3. soa.ext build file uses If condition, default ANT installation available on SOA suite is not ready to use If conditions by default. It will be necessary to update both Ant Library and soa.ext build file to be able to incorporate this functionality. So you have to:
  • Download ant contrib jar file http://switch.dl.sourceforge.net/project/ant-contrib/ant-contrib/ant-contrib-1.0b2/ant-contrib-1.0b2-bin.zip
  • Unzip file and copy lib/ant-contrib.jar to your Ant lib folder
    Note: Ant is available on your SOA Suite installations. The location is: [fmw_home]/modules/org.apache.ant_1.7.1
  • It is necessary to reference now the Ant Contrib library from the build.xml file used to build the SOA ext. So edit the build.xml file contained on oracle.soa.ext_11.1.1 folder and add the element <taskdef resource="net/sf/antcontrib/antlib.xml"/> after the project element.

4. Run Ant on oracle.soa.ext_11.1.1 folder. Your build target should produce then the following output:

[oracle@soabpm-vm oracle.soa.ext_11.1.1]$ /oracle/fmwhome/modules/org.apache.ant_1.7.1/bin/ant
Buildfile: build.xml

create-manifest-jar:
     [echo] Creating oracle.soa.ext at /oracle/fmwhome/Oracle_SOA1/soa/modules/oracle.soa.ext_11.1.1/oracle.soa.ext.jar :/oracle/fmwhome/Oracle_SOA1/soa/modules/oracle.soa.ext_11.1.1/CustomFaultJavaAction.jar:/oracle/fmwhome/Oracle_SOA1/soa/modules/oracle.soa.ext_11.1.1/classes

BUILD SUCCESSFUL
Total time: 0 seconds

Note: Ant is available on your installations of SOA suite in:[fmw_home]/modules/org.apache.ant_1.7.1

5. Now it is time to restart your SOA server. :)

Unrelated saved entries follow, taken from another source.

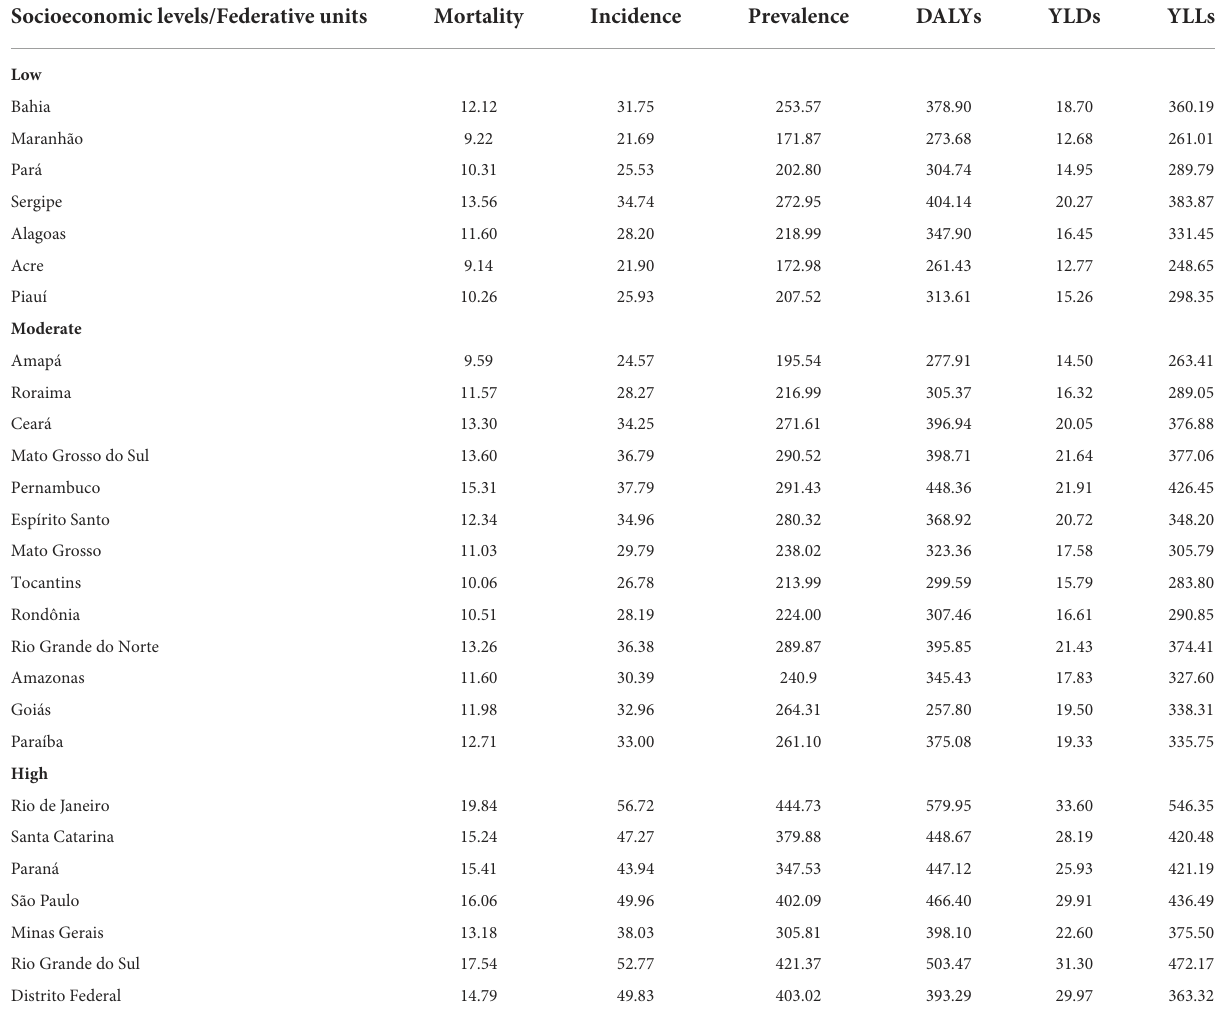
TABLE 1 Standardized rates of epidemiological indicators of female breast cancer (per 100 thousand inhabitants) in the federative units of Brazil, 2017. Socioeconomic levels/Federative units Mortality Incidence Prevalence DALYs YLDs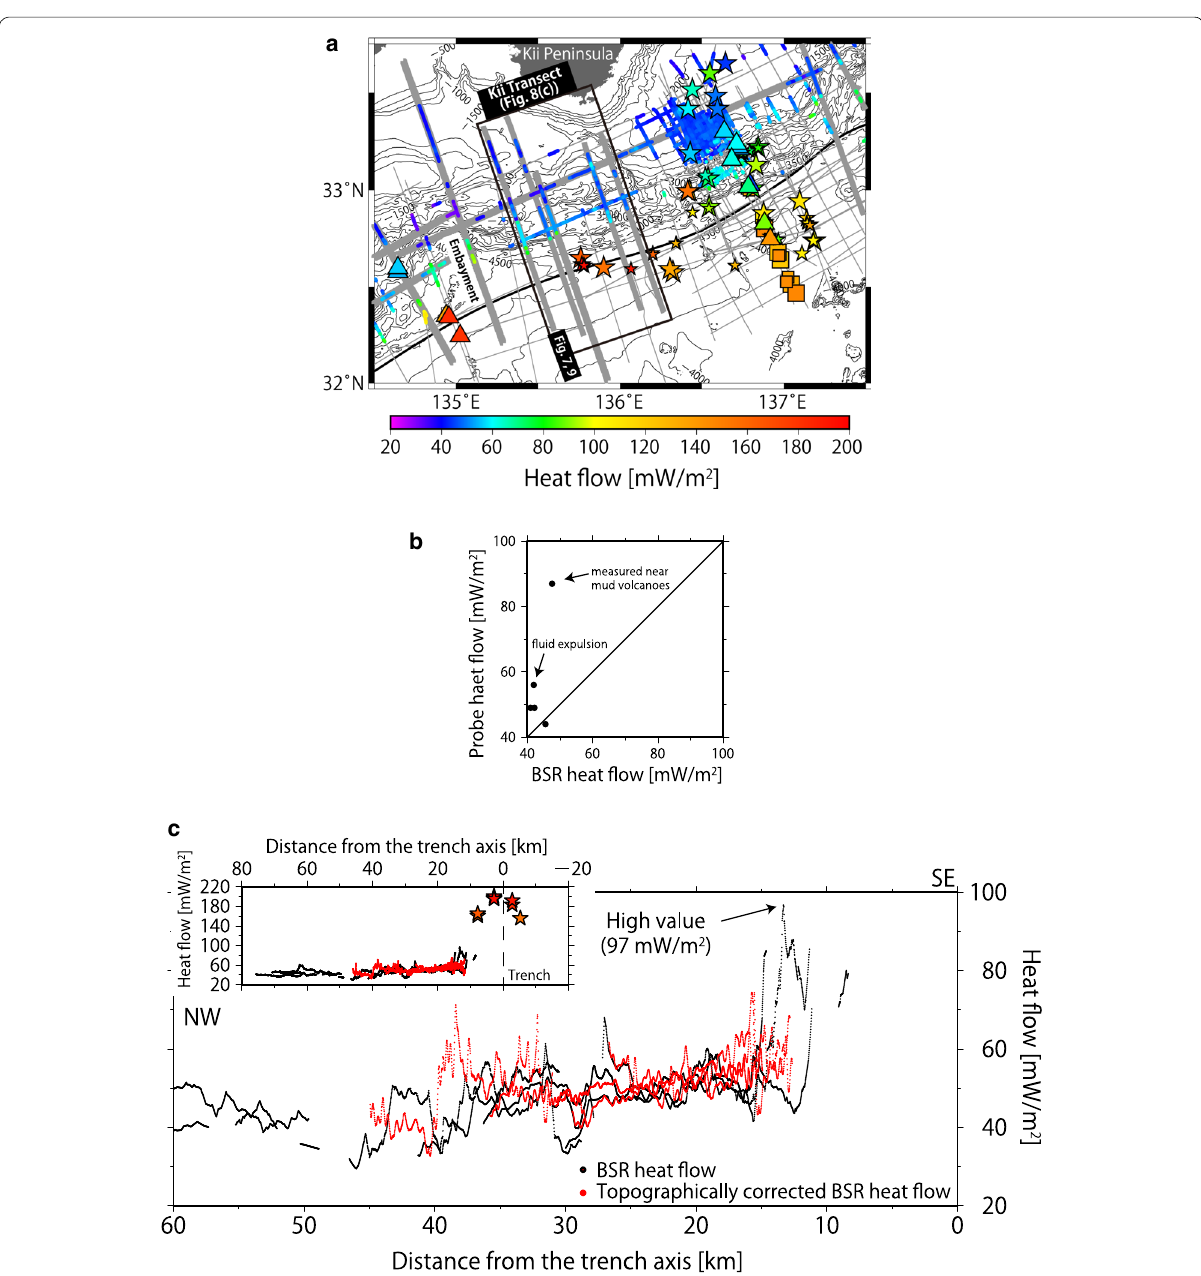
Fig. 8 BSR-derived heat flows. a Comparison of heat flows from the BSRs, probe measurements, and borehole measurements off the Kii Peninsula. Colored symbols indicate heat flows measured by probes [squares from Kinoshita et al. (2008), stars from Hamamoto et al. (2011)], boreholes [trian- gles from Shipboard Scientific Party (1975, 1986a, b), Taira et al. (1991), Moore et al. (2001), Harris et al. (2011), and Marcaillou et al. (2012)], and BSRs (colored dots from this study). Larger sizes of the square and star symbols reflect better data quality as defined by the authors. Gray lines represent survey lines, and thick lines represent modeled survey lines. The black frame bounds a 60 km wide area encompassing five modeling sections and probe data. b Cross plot showing the topographically uncorrected BSR-derived heat flow and probe heat flow within approximately 1 km of the Kumano Basin. The differences between the heat flows from BSRs and from probes in neighboring areas fall within a range of 20%, except at two sites, which are thought to be affected by fluid expulsion (Hamamoto et al. 2011). c Heat flow profiles along the transect bounded by the black frame in ( a ). The profiles include topographically uncorrected (black dots) and corrected (red dots) BSR-derived heat flows of five modeled seismic lines (gray thick lines within the black frame in ( a ). Although a sudden rise/drop of the heat flow is observed in the uncorrected data at distances from the trench axis of approximately 15 and 30 km, the change is tempered by topographic correction. The inset figure shows the topographically uncorrected (black dots) and corrected (red dots) BSR-derived heat flows of the five modeled seismic lines and probe heat flows [stars from Hama- moto et al. (2011)] from the black frame of ( a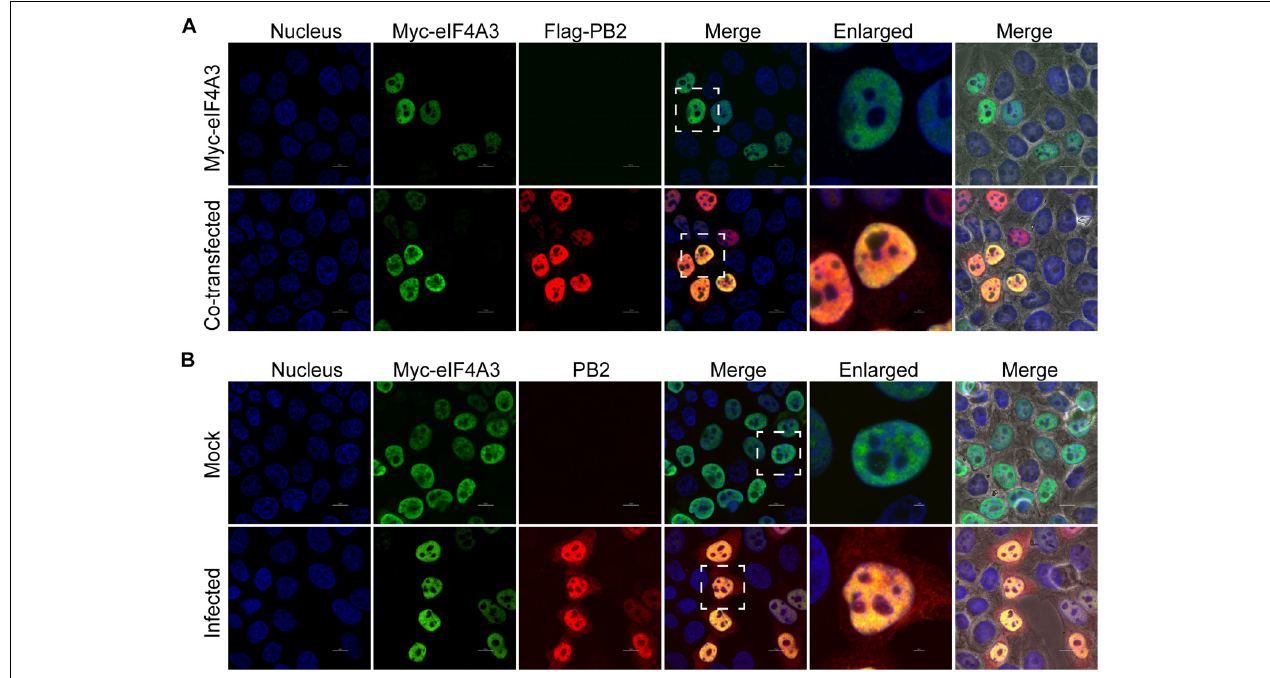
FIGURE 3 | Subnuclear localization of eIF4A3 and PB2. (A) Colocalization of eIF4A3 and AIV PB2 in transfected cells. HeLa cells were co-transfected with Myc-tagged eIF4A3 and Flag-tagged PB2 or Flag-tagged empty vector. After 24 h post-transfection, co-transfected cells were fixed and stained for Myc-tagged eIF4A3 (green) and Flag-tagged PB2 (red) using the anti-Myc mouse antibodies and anti-Flag rabbit antibodies, followed by immunostaining with the secondary antibodies. (B) Colocalization of eIF4A3 and AIV PB2 in infected cells. HeLa cells were transfected with Myc-tagged eIF4A3. After 24 h post-transfection, cells were infected with V virus at an MOI of 1 or mock infected and fixed after 12 h post-infection, then stained for Myc-tagged eIF4A3 (green) and PB2 (red) using the anti-Myc mouse antibodies and anti-PB2 rabbit antibodies, followed by immunostaining with the secondary antibodies. Nuclei were stained with DNA-binding dye DAPI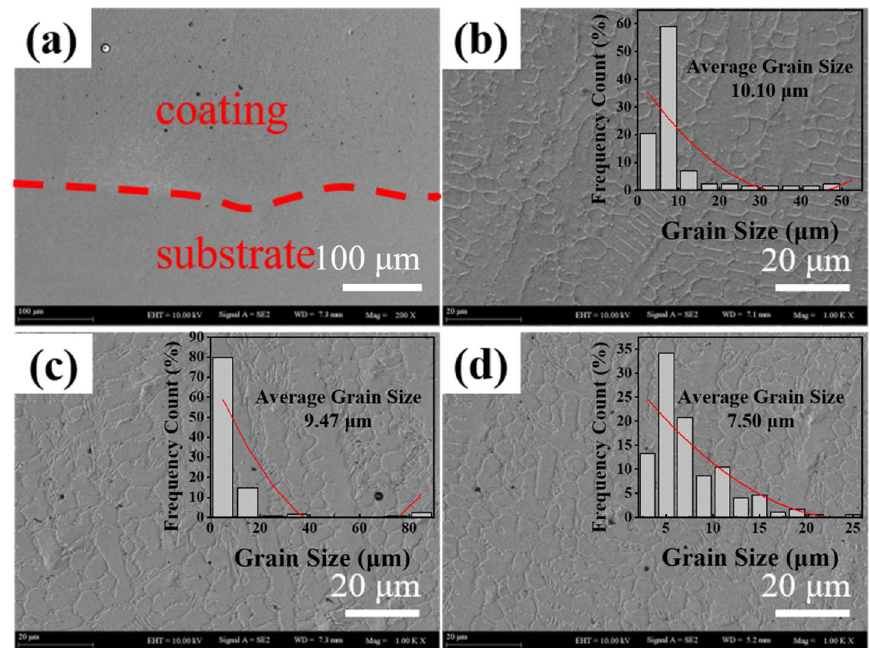
Figure 3. Microstructure of Al x Ti 1− x ( x = 0, 0.5, 1) HEA’s coatings: ( a ) Cross-section morphology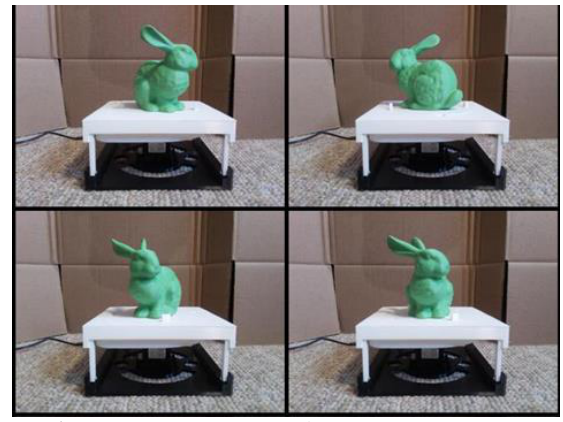
Figure 13. Example images from the third experiment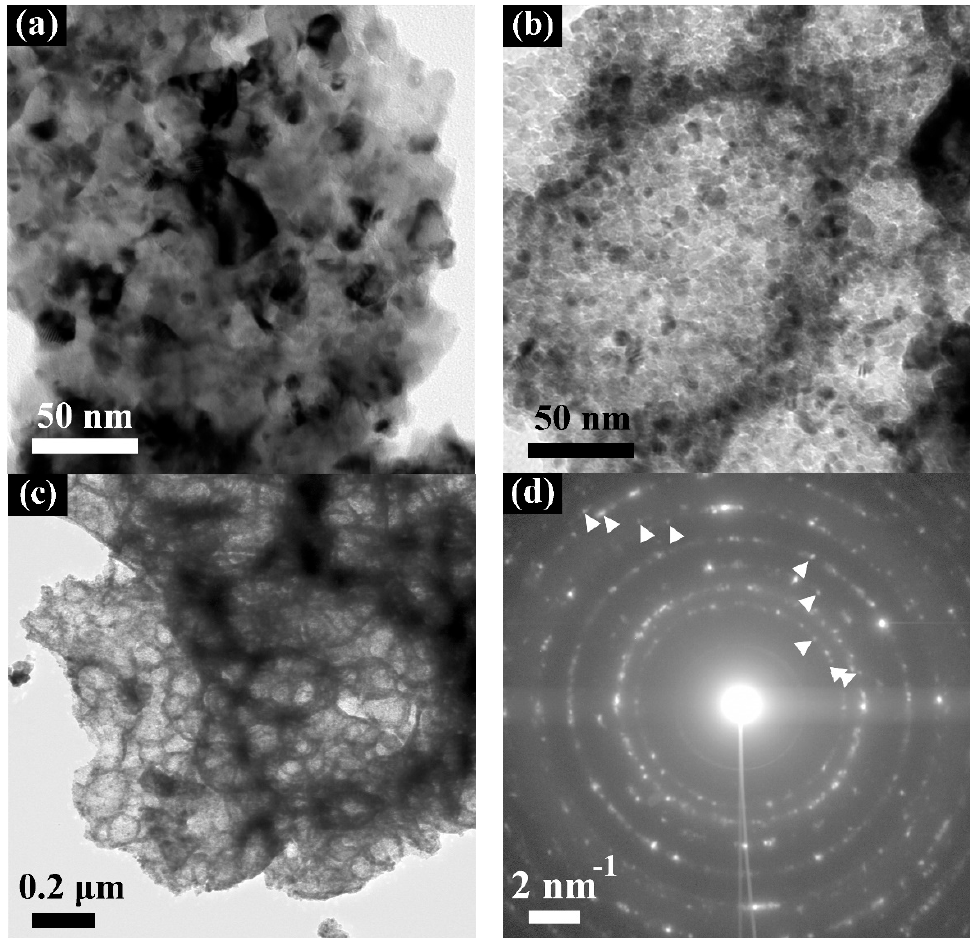
Figure 1. S_29 (100 mL of H 2 O). TEM bright field images of areas exhibiting 15–50 nm crystallites ( a ) and 5–12 nm crystallites ( b ). ( c ) A low-magnification TEM image of area ( b ). A typical selected area electron diffraction (SAED) pattern ( d ).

Fault Policy Configuration

1. The following example can be follow to be able to use the implemented custom fault action. Change your fault policy file to include the custom action following the next example:

<?xml version="1.0" encoding="UTF-8"?>
<faultPolicies xmlns="http://schemas.oracle.com/bpel/faultpolicy"
               xmlns:xsi="http://www.w3.org/2001/XMLSchema-instance">
  <faultPolicy version="0.0.1" id="FusionMidFaults"
               xmlns:env="http://schemas.xmlsoap.org/soap/envelope/"
               xmlns:xs="http://www.w3.org/2001/XMLSchema"
               xmlns="http://schemas.oracle.com/bpel/faultpolicy"
               xmlns:xsi="http://www.w3.org/2001/XMLSchema-instance">
    <Conditions>
      <faultName>
        <condition>
          <action ref="ora-retry"/>
        </condition>
      </faultName>
    </Conditions>
    <Actions>
      <Action id="ora-retry">
        <retry>
          <retryCount>3</retryCount>
          <retryInterval>2</retryInterval>
          <exponentialBackoff/>
          <retryFailureAction ref="my-custom-java"/>
        </retry>
      </Action>
      <Action id="my-custom-java">
        <!-- this is user provided class-->
        <javaAction className="sample.faulthandling.custom.action.logging"
                    defaultAction="default-human-intervention"
                    propertySet="prop-for-my-monitoring">
          <returnValue value="MANUAL" ref="default-human-intervention"/>
          <returnValue value="ABORT" ref="default-terminate"/>
          <returnValue value="RETHROW" ref="default-rethrow-fault"/>
        </javaAction>
      </Action>
      <!-- Generics -->
      <Action id="default-terminate">
        <abort/>
      </Action>
      <Action id="default-replay-scope">
        <replayScope/>
      </Action>
      <Action id="default-rethrow-fault">
        <rethrowFault/>
      </Action>
      <Action id="default-human-intervention">
        <humanIntervention/>
      </Action>
    </Actions>
    <Properties>
      <propertySet name="prop-for-my-monitoring">
        <property name="logFileName">my-soa-faults.log</property>
        <property name="logFileDir">/home/oracle/logs/</property>
        <property name="message">### SAMPLE Custom Fault Handling Example ###</property>
      </propertySet>
    </Properties>
  </faultPolicy>
</faultPolicies>

2. Deploy the policies file (composite or MDS) and test.

Conclusions

This will allow you to manage your properties per fault-policy referencing fault policies files that are available on MDS of the targeted server, managing this way the properties that will influence your fault handling custom actions depending on the environment of your application life cycle.